We typically visualize the results of a GWAS as a Manhattan plot, which shows the profile of univariate-regression p values across the genome. The plot below generated from the DecodeME1 summary statistics provides an example:

decode_me_manahattan

A primary purposes of a GWAS is identification of causal genetic variants. These causal variants can inform us about the biological processes underlying the phenotype we are studying.

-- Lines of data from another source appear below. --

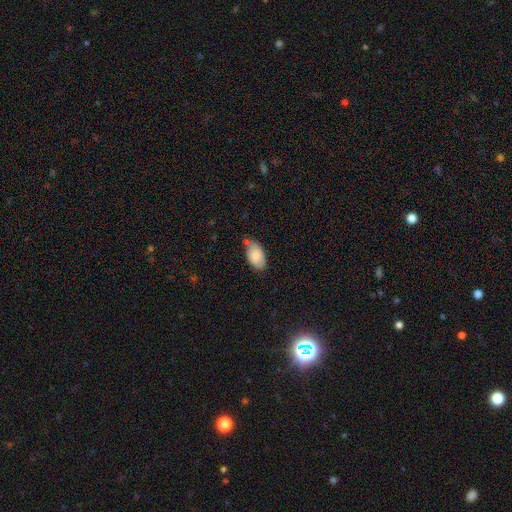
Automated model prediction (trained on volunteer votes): The model was most divided on "merging": none: 62%, minor disturbance: 26%, merger: 7%, major disturbance: 5%. More confident: how rounded — in between (94%); smooth or featured — smooth (85%).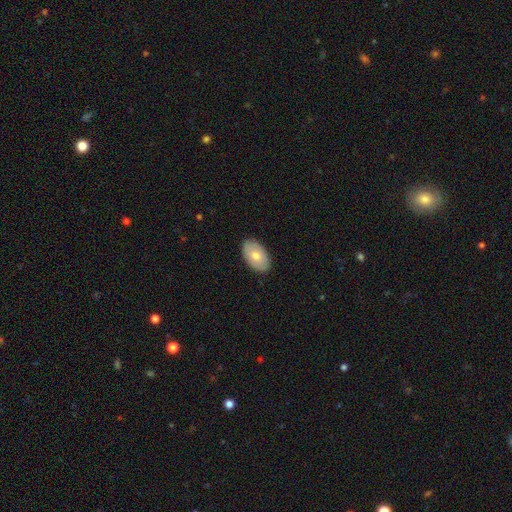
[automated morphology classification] smooth-or-featured: smooth: 70% | featured or disk: 24% | star or artifact: 6%
  how-rounded: in between: 93% | round: 6% | cigar-shaped: 1%
  merging: none: 88% | minor disturbance: 9% | major disturbance: 2% | merger: 1%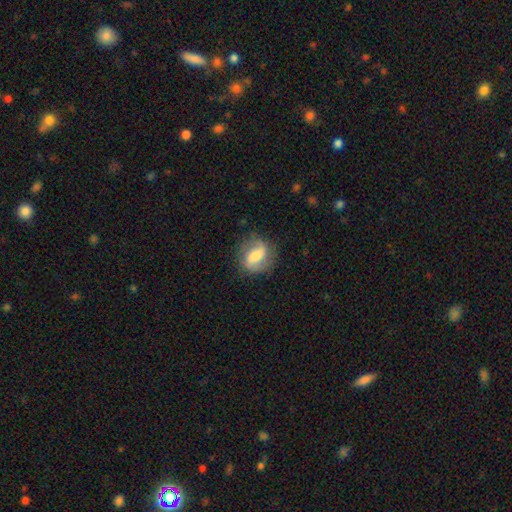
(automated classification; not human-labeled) A featured or disk galaxy (59%) with a weak bar (45%), spiral arms (84%) and a moderate central bulge (53%).

Vote fractions:
- Smooth or featured? featured or disk: 59% / smooth: 34% / star or artifact: 8%
- Edge-on disk? no: 96% / yes: 4%
- Bar? weak: 45% / strong: 31% / no: 24%
- Spiral arms? yes: 84% / no: 16%
- Bulge size? moderate: 53% / small: 26% / large: 15% / none: 5% / dominant: 2%
- Merging? none: 77% / minor disturbance: 16% / major disturbance: 6% / merger: 1%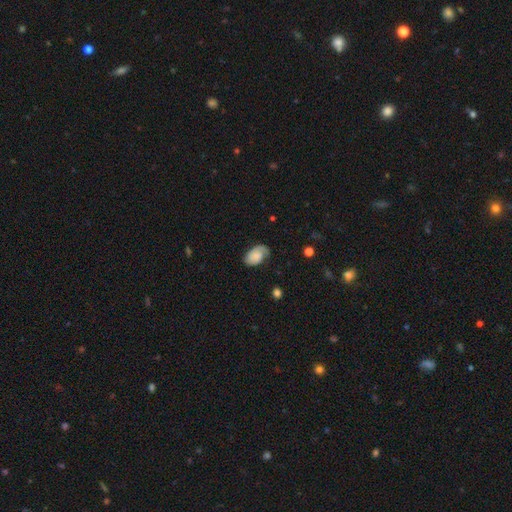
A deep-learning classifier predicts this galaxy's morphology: Smooth or featured? smooth (50%)
How rounded? in between (90%)
Merging? none (63%)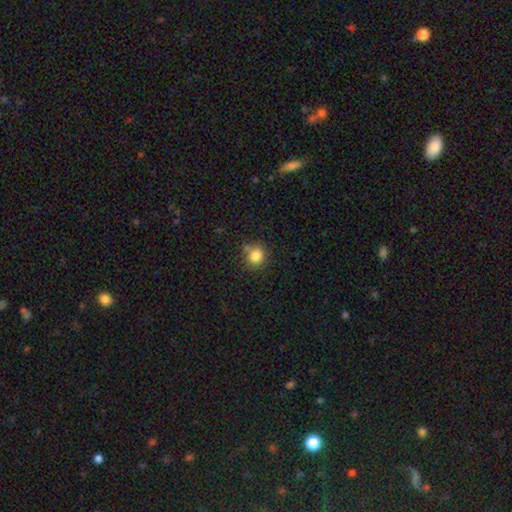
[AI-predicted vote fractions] Smooth or featured: smooth — 83% (star or artifact — 11%)
How rounded: round — 89% (in between — 10%)
Merging: none — 74% (minor disturbance — 14%)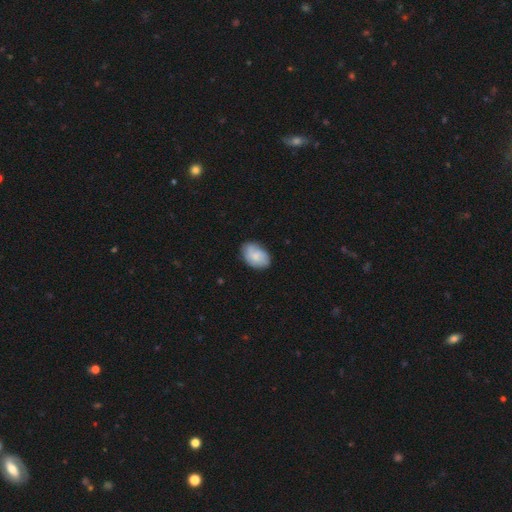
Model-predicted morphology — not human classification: The model was most divided on "smooth or featured": smooth: 66%, featured or disk: 27%, star or artifact: 7%. More confident: how rounded — in between (84%); merging — none (74%).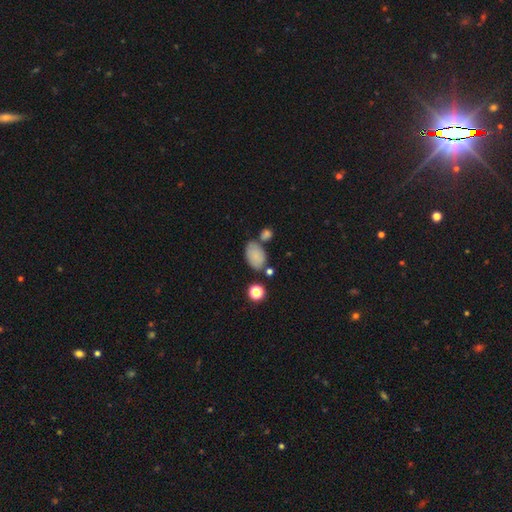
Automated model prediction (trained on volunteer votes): This is clearly a smooth galaxy (81%). How rounded: clearly in between (91%). Merging: likely none (64%).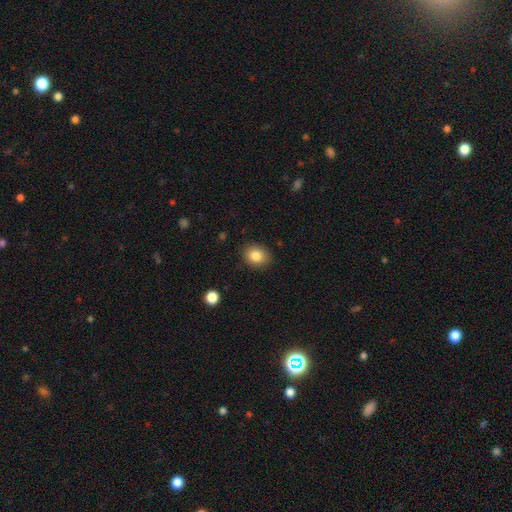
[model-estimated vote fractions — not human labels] Overall: smooth (84%). How rounded: round (54%; in between 45%). Merging: none (87%).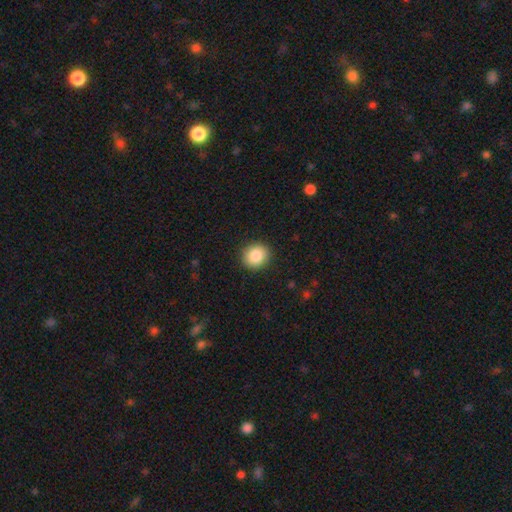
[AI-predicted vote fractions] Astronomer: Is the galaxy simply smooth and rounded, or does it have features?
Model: smooth — 86%.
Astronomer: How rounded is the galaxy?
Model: round — 84%.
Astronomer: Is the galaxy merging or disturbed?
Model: none — 91%.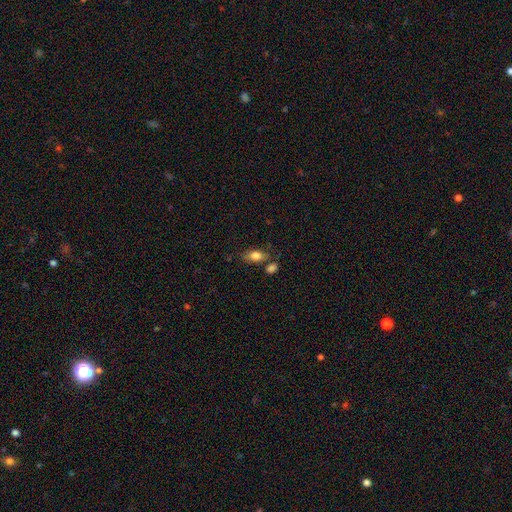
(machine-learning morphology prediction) The model was most divided on "merging": none: 66%, minor disturbance: 16%, merger: 13%, major disturbance: 5%. More confident: how rounded — in between (85%); smooth or featured — smooth (79%).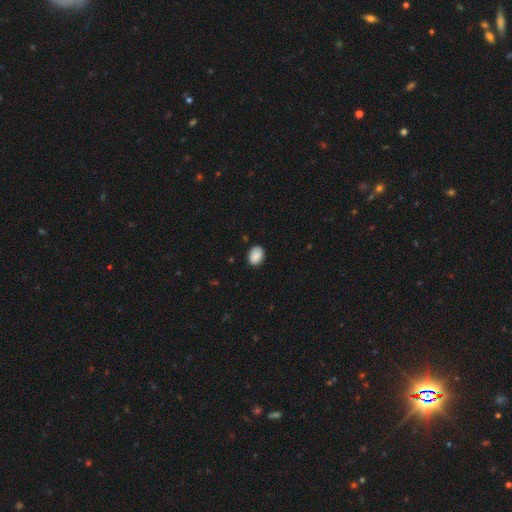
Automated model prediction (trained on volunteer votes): Smooth or featured? smooth (88%)
How rounded? in between (73%)
Merging? none (83%)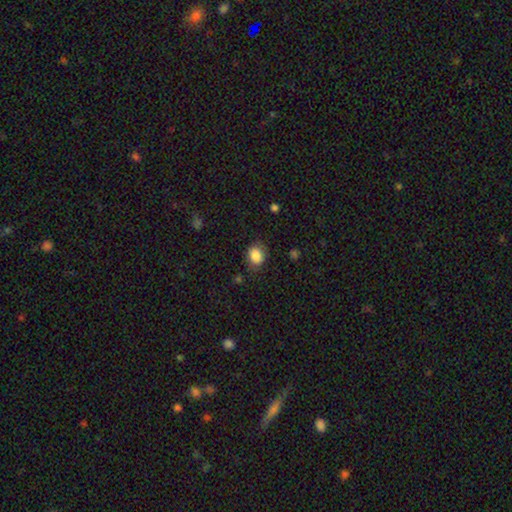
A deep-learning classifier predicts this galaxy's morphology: Smooth or featured? smooth (86%)
How rounded? in between (51%)
Merging? none (77%)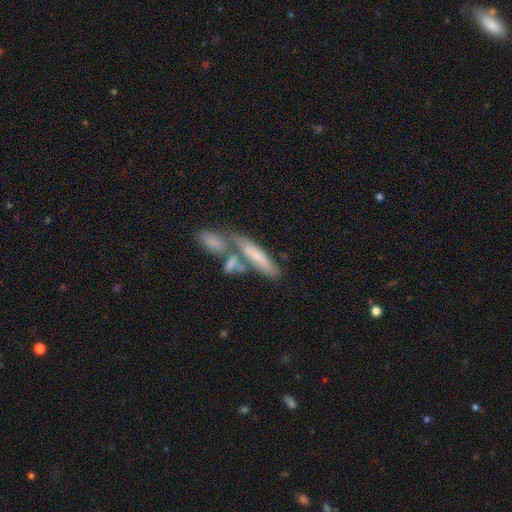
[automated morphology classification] Smooth or featured?
  - smooth: 56% *
  - featured or disk: 36%
  - star or artifact: 8%
How rounded?
  - cigar-shaped: 63% *
  - in between: 34%
  - round: 3%
Merging?
  - merger: 51% *
  - none: 31%
  - minor disturbance: 11%
  - major disturbance: 7%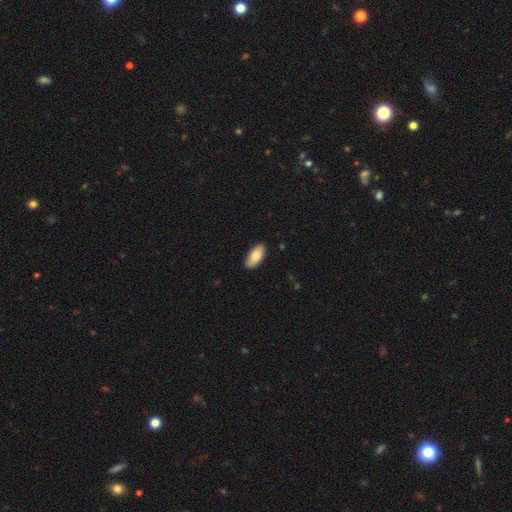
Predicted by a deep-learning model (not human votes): A smooth galaxy with no disk features (86%) that is in between round and cigar-shaped (91%). Merging: none (85%).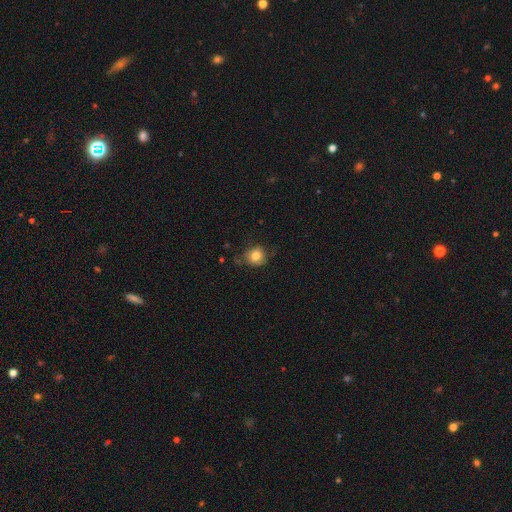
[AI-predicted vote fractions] smooth 79%, star or artifact 11%, featured or disk 10%. Down the decision tree: how rounded — round (76%); merging — none (65%).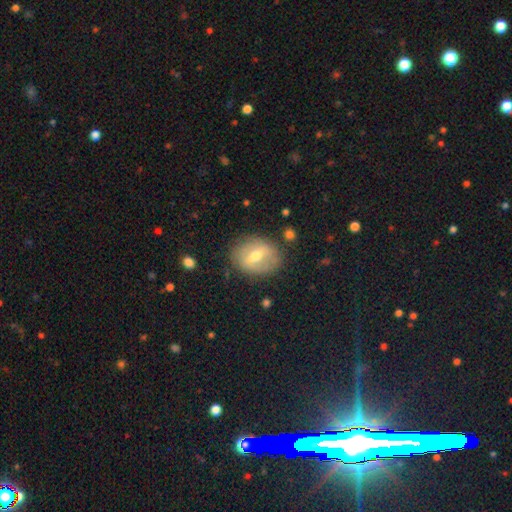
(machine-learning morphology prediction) Overall: featured or disk (53%; smooth 39%). Edge-on disk: no (92%). Merging: none (78%).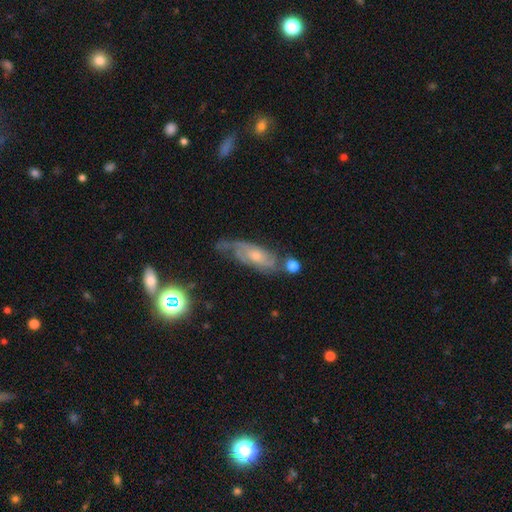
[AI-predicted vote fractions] Smooth or featured: featured or disk — 73% (smooth — 17%)
Edge-on disk: no — 87% (yes — 13%)
Bar: no — 69% (weak — 26%)
Spiral arms: yes — 90% (no — 10%)
Spiral winding: tight — 45% (medium — 39%)
Spiral arm count: 2 — 43% (can't tell — 36%)
Bulge size: small — 55% (moderate — 38%)
Merging: none — 53% (minor disturbance — 26%)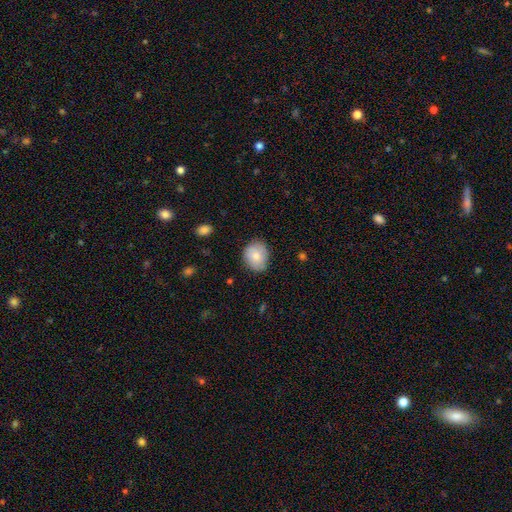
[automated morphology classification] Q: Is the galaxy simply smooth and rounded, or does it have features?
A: smooth — 77%.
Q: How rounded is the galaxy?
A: round — 62%.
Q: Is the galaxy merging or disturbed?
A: none — 76%.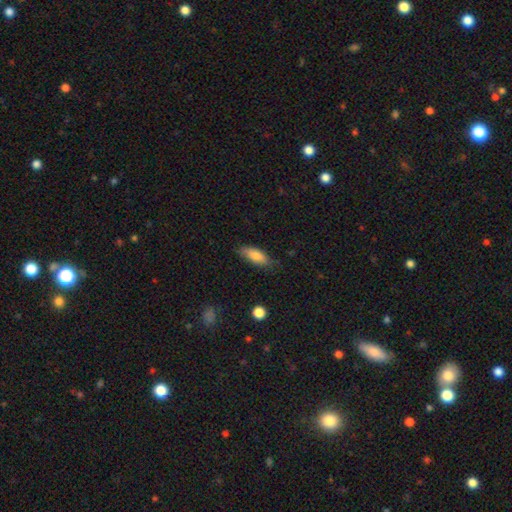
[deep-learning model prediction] smooth 80%, featured or disk 13%, star or artifact 7%. Down the decision tree: how rounded — in between (70%); merging — none (75%).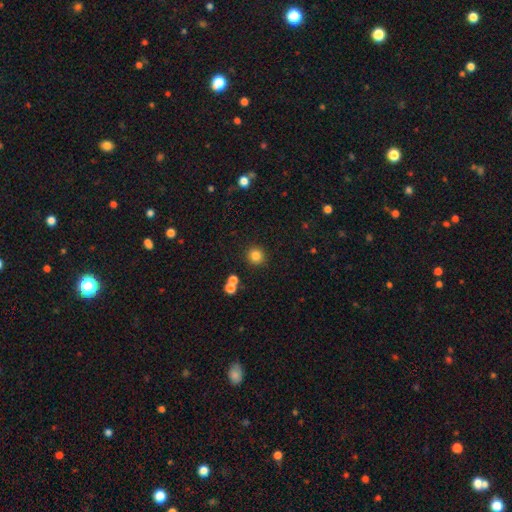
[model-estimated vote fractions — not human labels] Smooth or featured?
  - smooth: 82% *
  - star or artifact: 12%
  - featured or disk: 5%
How rounded?
  - round: 93% *
  - in between: 6%
  - cigar-shaped: 1%
Merging?
  - none: 88% *
  - minor disturbance: 6%
  - merger: 4%
  - major disturbance: 2%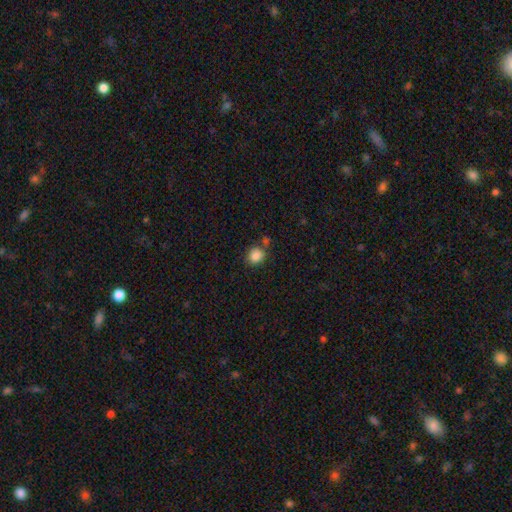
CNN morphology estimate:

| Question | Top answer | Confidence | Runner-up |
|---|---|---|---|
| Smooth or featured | smooth | 86% | star or artifact (10%) |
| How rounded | round | 73% | in between (26%) |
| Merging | none | 72% | minor disturbance (13%) |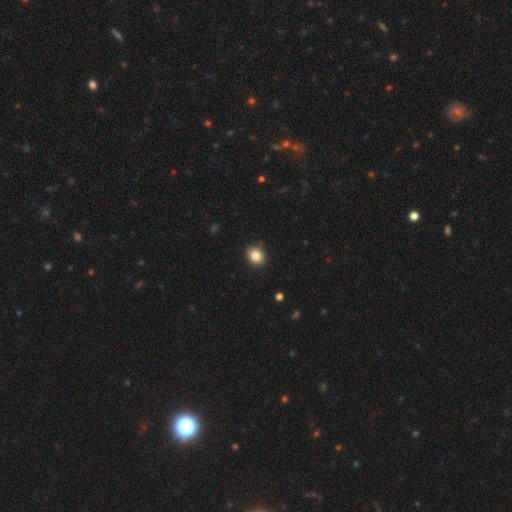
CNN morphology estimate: Smooth or featured: smooth — 85% (star or artifact — 10%)
How rounded: round — 62% (in between — 37%)
Merging: none — 87% (minor disturbance — 10%)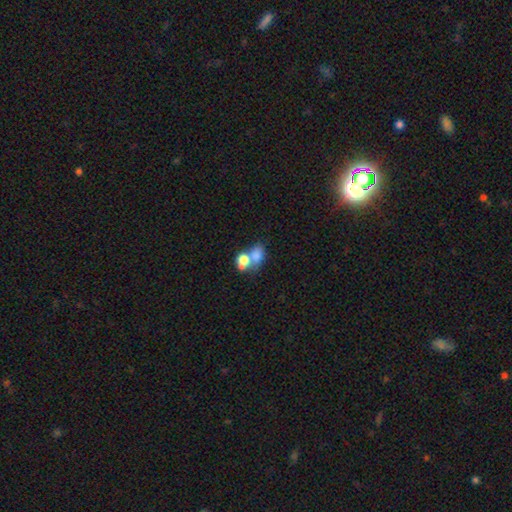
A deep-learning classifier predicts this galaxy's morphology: Smooth or featured: smooth — 74% (featured or disk — 17%)
How rounded: in between — 62% (round — 36%)
Merging: merger — 67% (none — 22%)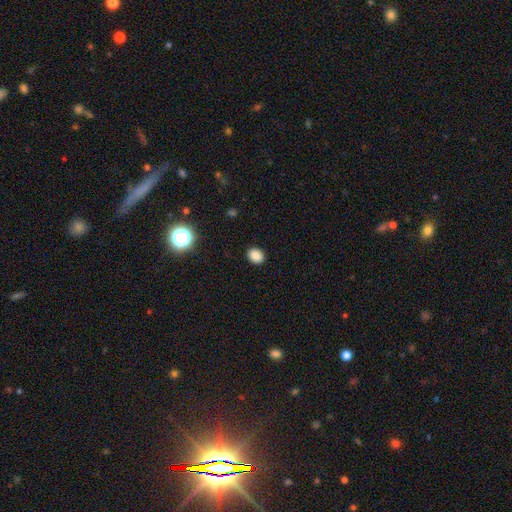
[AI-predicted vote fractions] Smooth or featured?
  - smooth: 85% *
  - star or artifact: 11%
  - featured or disk: 4%
How rounded?
  - round: 51% *
  - in between: 48%
  - cigar-shaped: 1%
Merging?
  - none: 90% *
  - minor disturbance: 7%
  - major disturbance: 2%
  - merger: 1%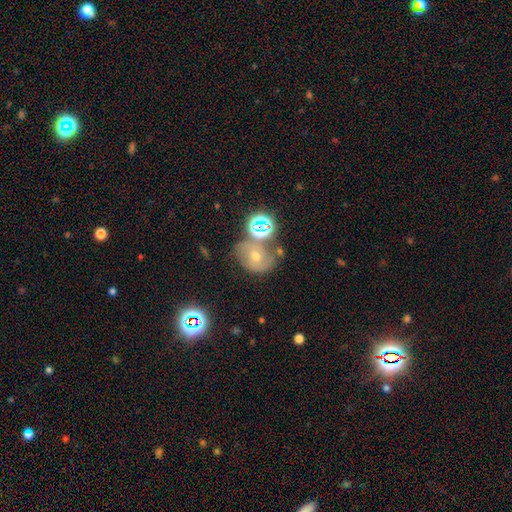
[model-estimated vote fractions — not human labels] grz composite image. It shows a featured or disk galaxy (38%). Merging: none (58%).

The naive approach is to label the most significant genetic variants (i.e. the highest points on the Manhattan plot, which are sometimes called "lead variants") as causal. This approach omits a key consideration: linkage disequilibrium.

Linkage Disequilibrium

Linkage disequilibrium (LD) refers to statistical dependence between genetic variants. LD is central to statistical genomics.

Some facts about LD:

  • LD decays as the distance between variants increases, because the odds of an intervening recombination event correspondingly increase. However, due to the complex structure of Eukaryotic DNA, the odds of recombination events are non-uniform across a chromosome. Thus, the rate of LD decay with genomic distance is not constant.
  • Genetic variants that are relatively recent tend to have low frequency in the population, and thus low LD with all other variants, regardless of distance.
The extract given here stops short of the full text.